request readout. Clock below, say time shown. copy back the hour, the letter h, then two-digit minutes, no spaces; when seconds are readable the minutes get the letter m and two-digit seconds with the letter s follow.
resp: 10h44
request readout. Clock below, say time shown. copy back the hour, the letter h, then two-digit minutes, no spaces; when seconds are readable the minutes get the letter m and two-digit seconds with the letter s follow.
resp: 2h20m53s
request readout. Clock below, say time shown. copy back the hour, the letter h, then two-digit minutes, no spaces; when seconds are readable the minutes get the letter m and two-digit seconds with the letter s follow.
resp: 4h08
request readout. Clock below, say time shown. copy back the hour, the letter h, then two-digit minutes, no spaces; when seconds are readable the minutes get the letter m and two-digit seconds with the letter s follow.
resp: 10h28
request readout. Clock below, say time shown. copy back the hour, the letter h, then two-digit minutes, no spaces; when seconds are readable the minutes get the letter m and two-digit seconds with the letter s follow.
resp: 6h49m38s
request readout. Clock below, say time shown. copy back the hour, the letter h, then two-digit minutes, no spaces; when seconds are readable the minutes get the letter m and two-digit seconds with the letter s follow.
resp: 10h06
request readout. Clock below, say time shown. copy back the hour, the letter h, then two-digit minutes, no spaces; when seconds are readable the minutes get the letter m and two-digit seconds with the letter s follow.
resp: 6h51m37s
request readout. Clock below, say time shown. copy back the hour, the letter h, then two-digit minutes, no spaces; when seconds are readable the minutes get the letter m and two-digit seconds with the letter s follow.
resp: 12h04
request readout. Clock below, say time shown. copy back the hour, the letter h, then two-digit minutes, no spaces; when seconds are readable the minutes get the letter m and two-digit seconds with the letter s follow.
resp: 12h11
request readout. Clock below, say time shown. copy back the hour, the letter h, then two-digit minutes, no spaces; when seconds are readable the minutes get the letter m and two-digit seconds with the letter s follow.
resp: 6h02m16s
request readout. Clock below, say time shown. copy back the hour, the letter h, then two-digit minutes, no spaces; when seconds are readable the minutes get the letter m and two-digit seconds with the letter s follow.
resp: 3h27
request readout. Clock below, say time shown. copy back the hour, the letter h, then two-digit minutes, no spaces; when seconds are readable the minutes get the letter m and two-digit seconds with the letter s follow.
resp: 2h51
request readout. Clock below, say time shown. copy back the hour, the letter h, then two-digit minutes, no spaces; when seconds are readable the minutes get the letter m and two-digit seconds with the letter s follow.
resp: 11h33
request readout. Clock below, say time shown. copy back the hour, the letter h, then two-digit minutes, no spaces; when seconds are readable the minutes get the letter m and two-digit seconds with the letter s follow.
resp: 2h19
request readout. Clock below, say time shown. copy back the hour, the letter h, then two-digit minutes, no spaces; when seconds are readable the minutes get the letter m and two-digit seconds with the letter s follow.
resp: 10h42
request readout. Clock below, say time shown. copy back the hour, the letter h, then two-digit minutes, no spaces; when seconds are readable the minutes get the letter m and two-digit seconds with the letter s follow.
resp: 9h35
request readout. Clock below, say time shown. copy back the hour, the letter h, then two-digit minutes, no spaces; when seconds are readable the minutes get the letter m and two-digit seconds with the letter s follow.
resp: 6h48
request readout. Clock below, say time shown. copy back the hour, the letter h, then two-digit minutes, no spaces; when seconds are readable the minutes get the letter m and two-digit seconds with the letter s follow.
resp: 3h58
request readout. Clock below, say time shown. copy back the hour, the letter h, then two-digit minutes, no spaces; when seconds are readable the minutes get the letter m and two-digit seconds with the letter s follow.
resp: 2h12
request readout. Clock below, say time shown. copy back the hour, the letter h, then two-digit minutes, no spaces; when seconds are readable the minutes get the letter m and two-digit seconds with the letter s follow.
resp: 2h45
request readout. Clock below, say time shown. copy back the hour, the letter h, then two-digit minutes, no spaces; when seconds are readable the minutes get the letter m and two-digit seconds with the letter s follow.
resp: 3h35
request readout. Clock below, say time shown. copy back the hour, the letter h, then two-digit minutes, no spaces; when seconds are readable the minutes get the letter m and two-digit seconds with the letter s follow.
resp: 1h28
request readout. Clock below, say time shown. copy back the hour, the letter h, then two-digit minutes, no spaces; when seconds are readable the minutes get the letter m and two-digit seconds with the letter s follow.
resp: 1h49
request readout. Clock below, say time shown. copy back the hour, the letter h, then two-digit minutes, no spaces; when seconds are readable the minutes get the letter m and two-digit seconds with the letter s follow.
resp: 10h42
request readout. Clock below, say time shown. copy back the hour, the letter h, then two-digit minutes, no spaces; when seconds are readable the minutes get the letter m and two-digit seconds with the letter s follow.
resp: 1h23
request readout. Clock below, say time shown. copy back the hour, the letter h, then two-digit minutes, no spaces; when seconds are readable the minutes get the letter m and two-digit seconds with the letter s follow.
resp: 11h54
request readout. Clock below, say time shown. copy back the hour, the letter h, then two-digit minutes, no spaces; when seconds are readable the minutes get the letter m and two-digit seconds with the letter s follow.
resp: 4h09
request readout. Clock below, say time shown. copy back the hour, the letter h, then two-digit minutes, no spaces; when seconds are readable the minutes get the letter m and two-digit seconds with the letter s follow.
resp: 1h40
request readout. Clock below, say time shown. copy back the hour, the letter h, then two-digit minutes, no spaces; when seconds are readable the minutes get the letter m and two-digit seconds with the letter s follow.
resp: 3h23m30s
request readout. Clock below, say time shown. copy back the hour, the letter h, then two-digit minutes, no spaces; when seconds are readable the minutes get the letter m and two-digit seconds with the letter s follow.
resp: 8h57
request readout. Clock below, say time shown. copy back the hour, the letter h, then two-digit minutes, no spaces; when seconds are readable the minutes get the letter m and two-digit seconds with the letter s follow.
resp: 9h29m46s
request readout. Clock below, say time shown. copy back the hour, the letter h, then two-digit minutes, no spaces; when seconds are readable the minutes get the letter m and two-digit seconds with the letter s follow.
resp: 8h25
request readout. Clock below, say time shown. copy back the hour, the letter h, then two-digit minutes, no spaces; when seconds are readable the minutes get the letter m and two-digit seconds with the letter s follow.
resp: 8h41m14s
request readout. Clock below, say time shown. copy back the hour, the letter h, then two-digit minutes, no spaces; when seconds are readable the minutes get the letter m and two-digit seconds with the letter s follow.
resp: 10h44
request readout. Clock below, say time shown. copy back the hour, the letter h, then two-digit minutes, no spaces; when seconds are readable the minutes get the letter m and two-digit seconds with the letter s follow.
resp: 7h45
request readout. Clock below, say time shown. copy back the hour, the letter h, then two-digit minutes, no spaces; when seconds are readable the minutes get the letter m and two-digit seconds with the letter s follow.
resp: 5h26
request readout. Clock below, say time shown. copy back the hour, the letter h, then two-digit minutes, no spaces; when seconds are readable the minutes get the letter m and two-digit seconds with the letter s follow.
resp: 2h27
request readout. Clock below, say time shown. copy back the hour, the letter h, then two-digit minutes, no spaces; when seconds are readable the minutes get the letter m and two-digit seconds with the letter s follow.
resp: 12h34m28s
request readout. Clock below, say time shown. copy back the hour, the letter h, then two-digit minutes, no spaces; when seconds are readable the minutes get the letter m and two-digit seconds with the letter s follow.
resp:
# # #
The exercise - Transcribe the data word for word, from its first line through the line containing "resp: 2h20m53s", including that line.

Answer to this problem -
request readout. Clock below, say time shown. copy back the hour, the letter h, then two-digit minutes, no spaces; when seconds are readable the minutes get the letter m and two-digit seconds with the letter s follow.
resp: 10h44
request readout. Clock below, say time shown. copy back the hour, the letter h, then two-digit minutes, no spaces; when seconds are readable the minutes get the letter m and two-digit seconds with the letter s follow.
resp: 2h20m53s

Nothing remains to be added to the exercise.